Olympia, Édouard Manet, 1863 Museo de Orsay |
Es inequívoca. La orquídea del pelo es de esas con las que algunos se frotan el sexo para despertar un erotismo dormido. La gata erizada (porque eso es, una gata) es como los parisinos del siglo XIX llaman a los genitales femeninos: la chatte. Y la mano, desvergonzada. No hay dudas, es una cortesana.
Y de alto vuelo. Estas damas de la noche suelen usar seudónimos resonantes, como Olympia, para ocultar sus nombres originarios.
Dicen que Manet se pasó un tiempo en Florencia copiando la Venus de Urbino de Tiziano. Aquella Venus es esta Olympia. El mismo cuerpo dulce, la misma criada (blanca en Tiziano). El animal que acompaña a la de Urbino es un perro, signo de fidelidad no de ambigüedad gatuna. Olympia es enigmática como los gatos de Baudelaire, en cuyos ojos amarillos los chinos leen la hora.

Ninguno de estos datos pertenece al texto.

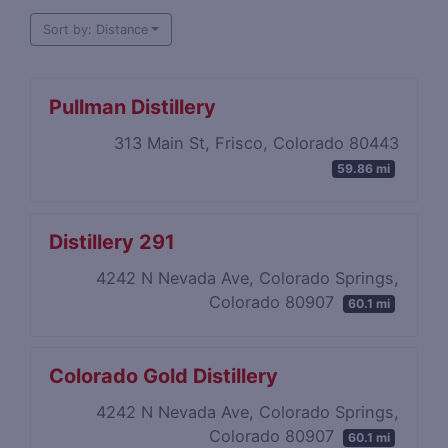
Sort by: Distance
Pullman Distillery
313 Main St, Frisco, Colorado 80443
59.86 mi
Distillery 291
4242 N Nevada Ave, Colorado Springs,
Colorado 80907
60.1 mi
Colorado Gold Distillery
4242 N Nevada Ave, Colorado Springs,
Colorado 80907
60.1 mi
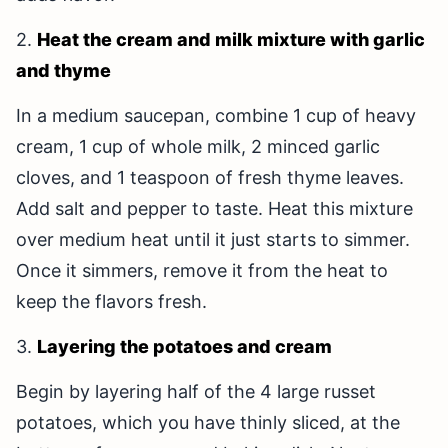
2.
Heat the cream and milk mixture with garlic
and thyme
In a medium saucepan, combine 1 cup of heavy
cream, 1 cup of whole milk, 2 minced garlic
cloves, and 1 teaspoon of fresh thyme leaves.
Add salt and pepper to taste. Heat this mixture
over medium heat until it just starts to simmer.
Once it simmers, remove it from the heat to
keep the flavors fresh.
3.
Layering the potatoes and cream
Begin by layering half of the 4 large russet
potatoes, which you have thinly sliced, at the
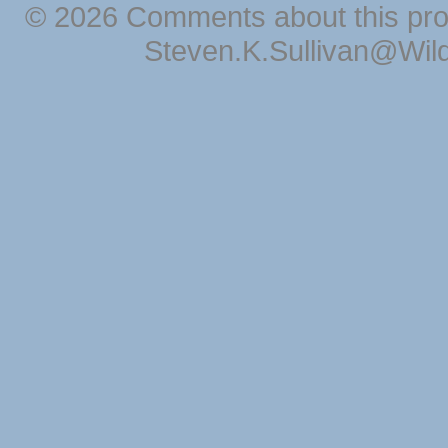
© 2026 Comments about this pro
Steven.K.Sullivan@Wil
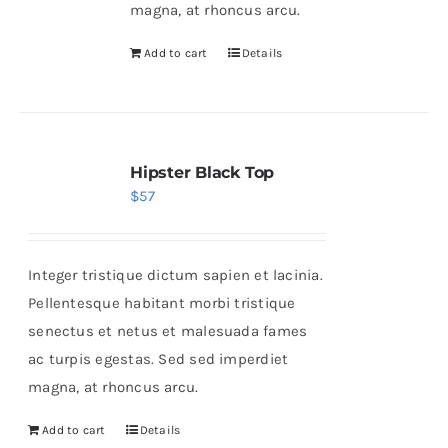
magna, at rhoncus arcu.
Add to cart
Details
Hipster Black Top
$
57
Integer tristique dictum sapien et lacinia.
Pellentesque habitant morbi tristique
senectus et netus et malesuada fames
ac turpis egestas. Sed sed imperdiet
magna, at rhoncus arcu.
Add to cart
Details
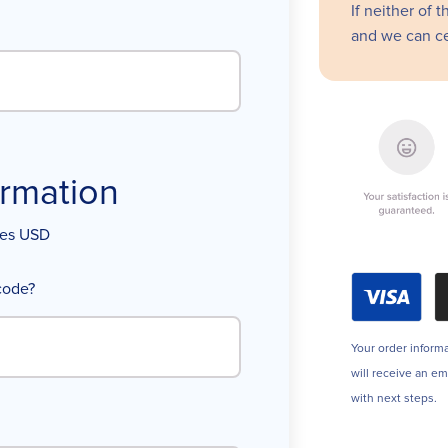
If neither of 
and we can ce
rmation
ices USD
code?
Your order informa
will receive an e
with next steps.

La Venus de Tiziano y la Olympia de Manet miran al que mira. Se parecen, qué duda cabe. Pero no producen la misma sensación. La Venus mira, regalona. Olympia mira, desafiante. Y nosotros miramos cómo nos miran.
Desde Olympia, nunca más habrá diosas en la pintura moderna. Habrá mujeres de carne y hueso. Desde 1863 -dijo alguien-, la pintura será para siempre la de una percepción y no la de un imaginario.